Unnamed: 0,review,polarity
0,privacy at least put some option appear offlin...,0
1,"messenger issues ever since the last update, i...",0
2,profile any time my wife or anybody has more t...,0
3,the new features suck for those of us who don'...,0
4,forced reload on uploading pic on replying com...,0


### Divide the dataset into train and test

In [7]:
from sklearn.model_selection import train_test_split

X = total_data["review"]
y = total_data["polarity"]

X_train, X_test, y_train, y_test = train_test_split(X, y, test_size = 0.2, random_state = 42)

X_train.head()

331    just did the latest update on viber and yet ag...
733    keeps crashing it only works well in extreme d...
382    the fail boat has arrived the 6.0 version is t...
704    superfast, just as i remember it ! opera mini ...
813    installed and immediately deleted this crap i ...
Name: review, dtype: object

### Transform the text into a word count matrix

In [8]:
from sklearn.feature_extraction.text import CountVectorizer

vec_model = CountVectorizer(stop_words = "english")
X_train = vec_model.fit_transform(X_train).toarray()
X_test = vec_model.transform(X_test).toarray()

X_train

array([[0, 0, 0, ..., 0, 0, 0],
       [0, 0, 0, ..., 0, 0, 0],
       [0, 0, 0, ..., 0, 0, 0],
       ...,
       [0, 0, 0, ..., 0, 0, 0],
       [0, 0, 0, ..., 0, 0, 0],
       [0, 0, 0, ..., 0, 0, 0]])

## Step 3: Build a naive bayes model

I select the MultinomialNB because just the target is binary while the predictors are categorical numbers.

In [9]:
from sklearn.naive_bayes import MultinomialNB

model = MultinomialNB()
model.fit(X_train, y_train)

In [10]:
y_pred = model.predict(X_test)
y_pred

array([0, 0, 1, 0, 0, 0, 0, 0, 0, 0, 0, 0, 1, 0, 0, 1, 0, 1, 1, 0, 0, 0,
       1, 1, 0, 0, 0, 1, 0, 0, 0, 0, 0, 0, 0, 1, 0, 1, 1, 0, 0, 0, 1, 0,
       0, 0, 0, 0, 0, 1, 0, 1, 0, 0, 0, 0, 0, 0, 0, 0, 0, 0, 0, 0, 0, 0,
       0, 0, 0, 1, 0, 0, 0, 1, 1, 1, 0, 1, 0, 0, 0, 0, 0, 0, 0, 1, 0, 0,
       1, 0, 1, 0, 0, 0, 0, 0, 0, 0, 0, 0, 0, 1, 0, 0, 1, 0, 0, 0, 0, 0,
       1, 0, 1, 0, 1, 1, 0, 0, 1, 0, 0, 0, 0, 0, 0, 1, 1, 0, 0, 1, 0, 0,
       0, 0, 1, 1, 0, 0, 1, 0, 0, 1, 0, 0, 0, 0, 0, 0, 0, 1, 1, 0, 1, 0,
       0, 1, 0, 0, 0, 0, 1, 0, 0, 0, 0, 0, 0, 0, 0, 0, 0, 0, 1, 1, 0, 1,
       0, 0, 0])

In [11]:
from sklearn.metrics import accuracy_score

accuracy_score(y_test, y_pred)

0.8156424581005587

In [12]:
# Create a Multinomial Naive Bayes classifier
classifier = MultinomialNB()

# Train the model
classifier.fit(X_train, y_train)

# Predict on the training set
y_pred_train = classifier.predict(X_train)
accuracy_train = accuracy_score(y_train, y_pred_train)
print("Model accuracy on Train Set:", accuracy_train)
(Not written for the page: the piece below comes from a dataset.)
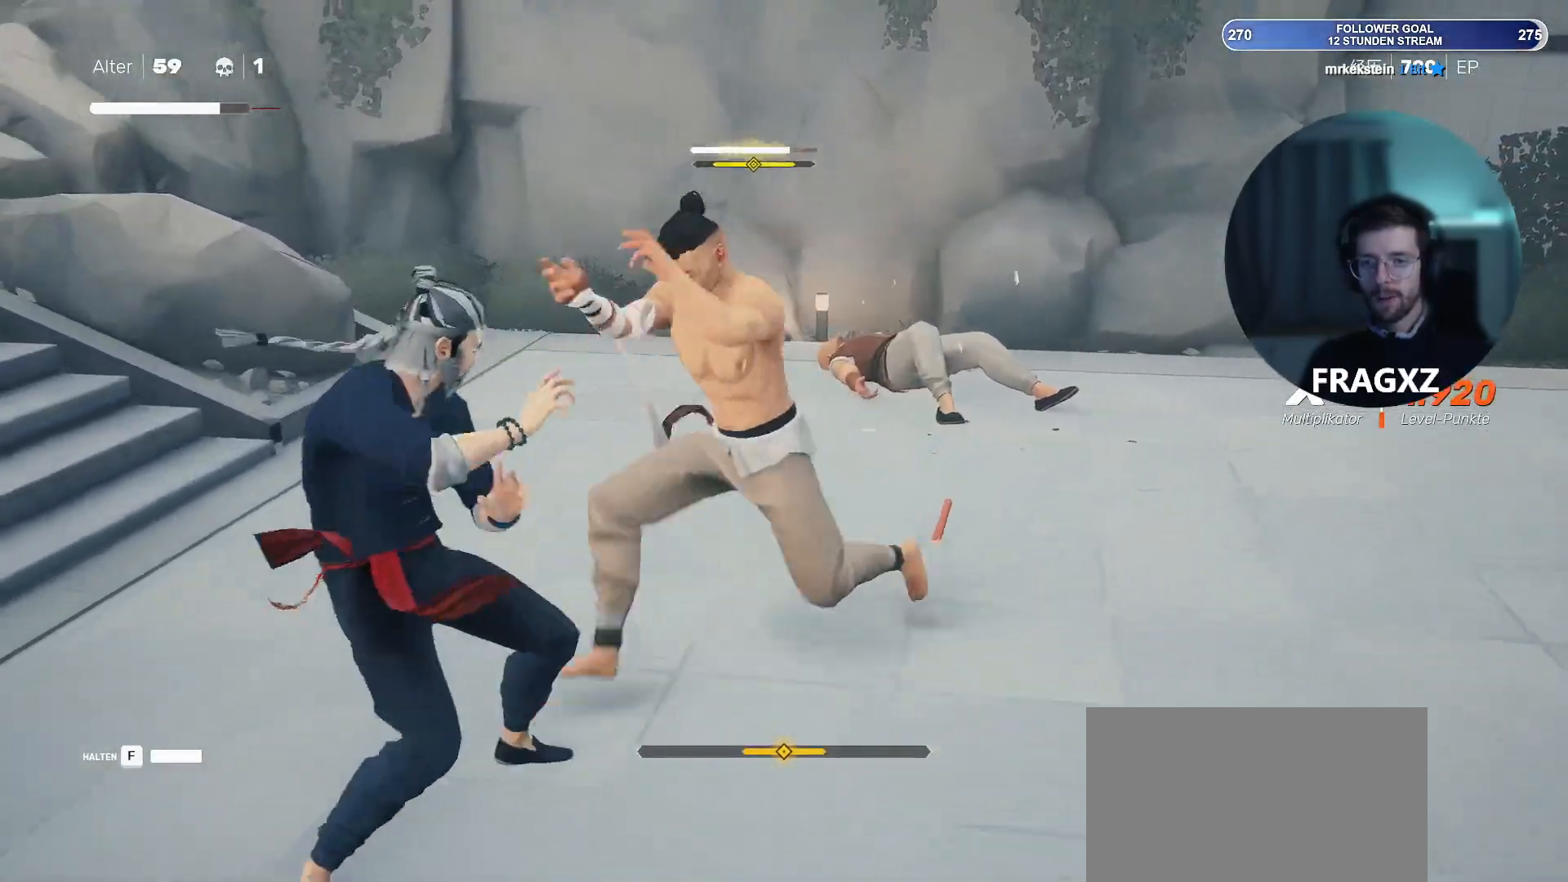
{"keys": ["d", "w"], "mouse": [], "events": [[67, "space", "down"], [150, "space", "up"], [250, "space", "down"], [350, "space", "up"]]}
# Make predictions on the test set
y_pred_test = classifier.predict(X_test)
print('Predictions on test set:', y_pred_test)

# Calculate the model accuracy on the test set
accuracy_test = accuracy_score(y_test, y_pred_test)
print("Model accuracy on Test Set:", accuracy_test)


Model accuracy on Train Set: 0.9606741573033708
Predictions on test set: [0 0 1 0 0 0 0 0 0 0 0 0 1 0 0 1 0 1 1 0 0 0 1 1 0 0 0 1 0 0 0 0 0 0 0 1 0
 1 1 0 0 0 1 0 0 0 0 0 0 1 0 1 0 0 0 0 0 0 0 0 0 0 0 0 0 0 0 0 0 1 0 0 0 1
 1 1 0 1 0 0 0 0 0 0 0 1 0 0 1 0 1 0 0 0 0 0 0 0 0 0 0 1 0 0 1 0 0 0 0 0 1
 0 1 0 1 1 0 0 1 0 0 0 0 0 0 1 1 0 0 1 0 0 0 0 1 1 0 0 1 0 0 1 0 0 0 0 0 0
 0 1 1 0 1 0 0 1 0 0 0 0 1 0 0 0 0 0 0 0 0 0 0 0 1 1 0 1 0 0 0]
Model accuracy on Test Set: 0.8156424581005587


I will test the other sklearn Naive Bayes models:

In [13]:
from sklearn.naive_bayes import GaussianNB
from sklearn.metrics import accuracy_score

# Create a Gaussian Naive Bayes classifier
classifier = GaussianNB()

# Train the model
classifier.fit(X_train, y_train)

# Predict on the training set
y_pred_train = classifier.predict(X_train)
accuracy_train = accuracy_score(y_train, y_pred_train)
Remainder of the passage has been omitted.